Since 2010, the U.N. Environment Programme publishes annually an emission gap report comparing mitigation efforts with countries' stated pledges.

Additionally, a number of scientific groups and non-government organizations are independently tracking what countries have pledged when and where the world stands in meeting the under-1.5 C goal of the Paris Agreement.

Climate Watch's 2020 NDC Tracker, mentioned above, is one.

Another is Climate Action Tracker, an independent scientific research group. It rates each country's climate mitigation plan on how it contributes to meeting the Paris goals and if it represents a "fair share" of a country's historical emissions. Using those two metrics, it ranks countries on a scale that ranges from "role model," on the positive end, to "critically insufficient" at the other.

The World Resources Institute also has helpful information about when and how countries joined the Paris Agreement. As does the Center for Climate and Energy Solutions, which was a resource for this Burning Question.

OK. So where do things stand now?

In short, not great.

The planet has already experienced 1 C of warming since preindustrial times, or around the end of the 19th century.

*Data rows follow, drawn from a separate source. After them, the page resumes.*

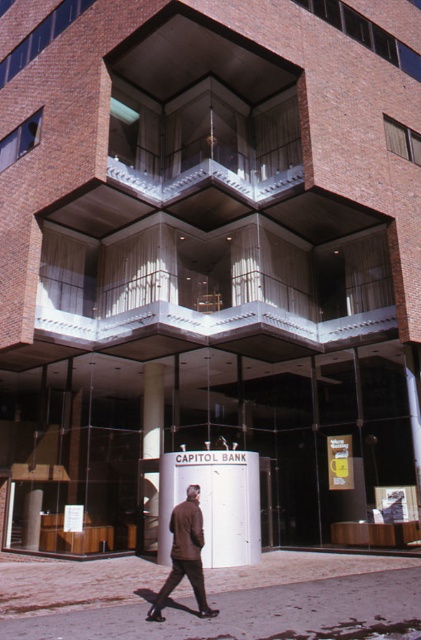
You are a delivery person trying to deliver a package to the bank entrance. You see the smooth concrete pavement at lower center and the brown leather jacket at lower center. Which object is higher in elevation?

The smooth concrete pavement at lower center is taller than the brown leather jacket at lower center, so the smooth concrete pavement at lower center is higher in elevation.

You are standing in front of the building and want to take a photo. You notice two points marked on the facade at coordinates point (141,465) and point (176,564). Which point is closer to your camera when taking the photo?

Point (176,564) is closer to the camera than point (141,465) because the description states that point (141,465) is further away.

You are a delivery person approaching the bank entrance. You need to place a heavy box on the smooth concrete pavement at lower center without hitting the white glossy pillar at center. Based on their positions, which side of the pillar should you position the box?

The smooth concrete pavement at lower center is to the right of the white glossy pillar at center, so you should place the box to the right side of the pillar to avoid hitting it.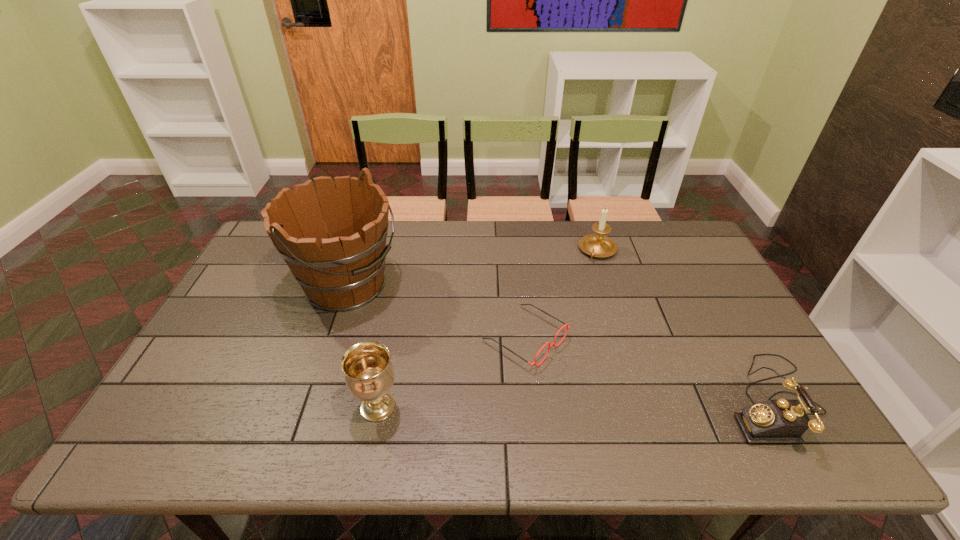
Locate which object is the fourth closest to the candle holder. Please provide its 2D coordinates. Your answer should be formatted as a tuple, i.e. [(x, y)], where the tuple contains the x and y coordinates of a point satisfying the conditions above.

[(369, 375)]

Locate which object ranks in proximity to the chalice. Please provide its 2D coordinates. Your answer should be formatted as a tuple, i.e. [(x, y)], where the tuple contains the x and y coordinates of a point satisfying the conditions above.

[(340, 269)]

Identify the location of free space in the image that satisfies the following two spatial constraints: 1. on the front side of the wine bucket; 2. on the dial of the rightmost object. The image size is (960, 540). point(307,401).

The height and width of the screenshot is (540, 960). I want to click on vacant area that satisfies the following two spatial constraints: 1. on the front side of the second shortest object; 2. on the dial of the wine bucket, so click(x=307, y=401).

Find the location of `vacant space that satisfies the following two spatial constraints: 1. on the front side of the telephone; 2. on the dial of the candle holder`. vacant space that satisfies the following two spatial constraints: 1. on the front side of the telephone; 2. on the dial of the candle holder is located at coordinates (647, 401).

Find the location of a particular element. The image size is (960, 540). vacant region that satisfies the following two spatial constraints: 1. on the back side of the chalice; 2. on the dial of the second shortest object is located at coordinates (379, 401).

What are the coordinates of `free space that satisfies the following two spatial constraints: 1. on the back side of the spectacles; 2. on the left side of the fourth object from left to right` in the screenshot? It's located at (516, 251).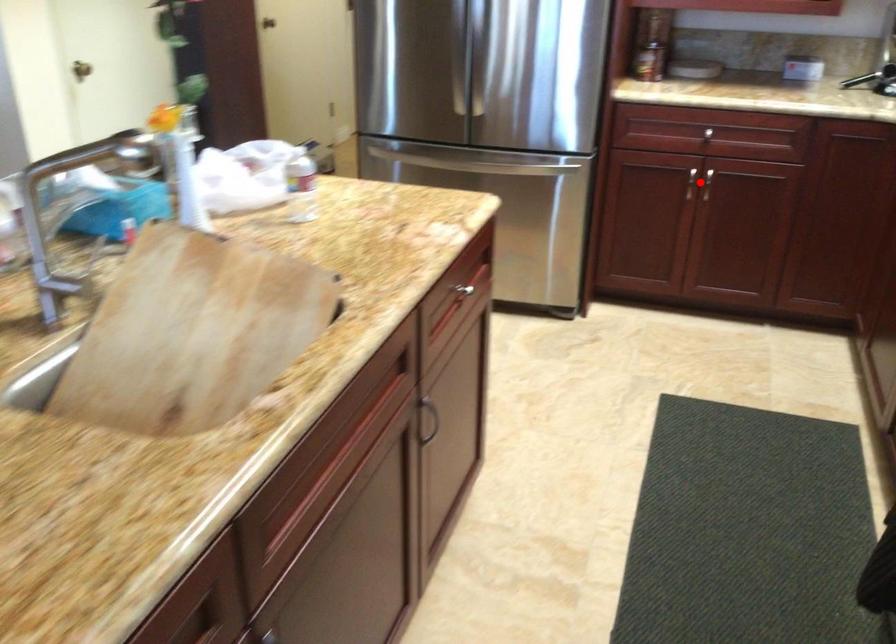
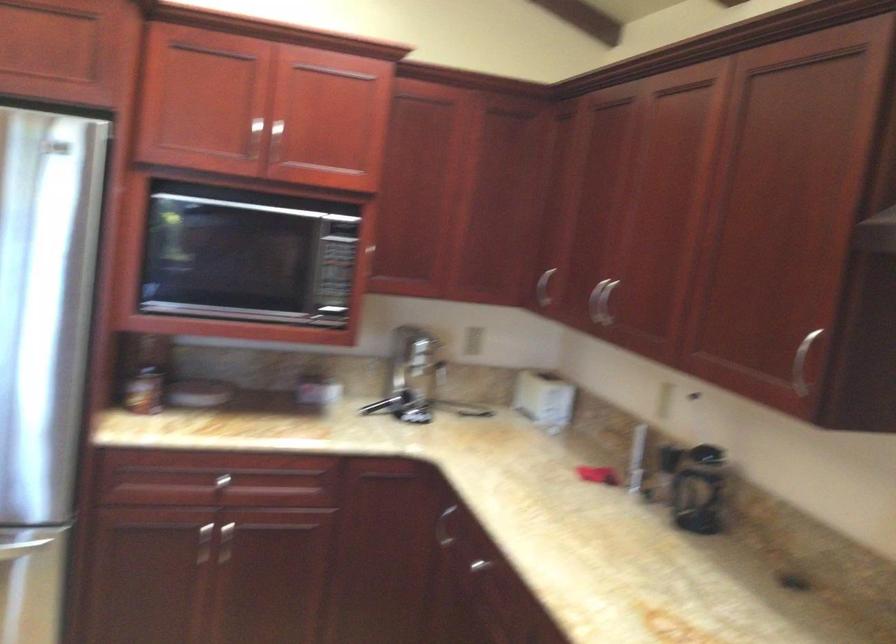
Question: A red point is marked in image1. In image2, is the corresponding 3D point closer to the camera or farther? Reply with the corresponding letter.

Choices:
 (A) The corresponding 3D point is closer.
 (B) The corresponding 3D point is farther.

Answer: (A)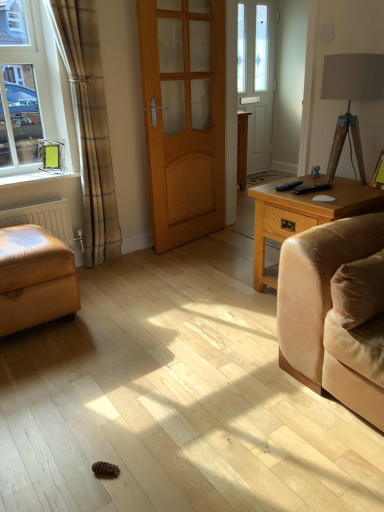
Locate an element on the screen. free point in front of plaid fabric curtain at left is located at coordinates (113, 273).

According to a September report from Climate Action Tracker, the planet is currently on pace to warm 3.2 C by the end of the century, and is set to cross 1.5 C of warming by 2035 and 2 C around 2050. It was the latest report to conclude the 3 C warming trajectory.

Looking at specific countries, it rates the United States and Russia both as "critically insufficient," meaning their emissions reductions commitments fall "well outside" their fair share and, if adopted by all nations, would lead to warming above 4 C. It rated China as "highly insufficient," which is one ranking better than "critically insufficient," the EU and Australia as "insufficient" and India as 2 C compatible, but requiring more work to meet the 1.5 C target.

A separate report from scientists with the Universal Ecological Fund released this month found that nearly three-quarters of individual nations' pledges were insufficient to hold warming well below 2 C, with the failure to reduce emissions costing the world an estimated $2 billion a day by 2030 due to extreme weather events.

Negotiators in Paris were aware of the shortfall of ambition between the countries' initial pledges and the 1.5 C goal. That motivated the inclusion in the text of regular global stocktakes and the expectation of increasing ambition with each pledge. With updated NDCs required in 2020, how countries increase their ambition is expected to be a major focus at COP25 in Madrid next month.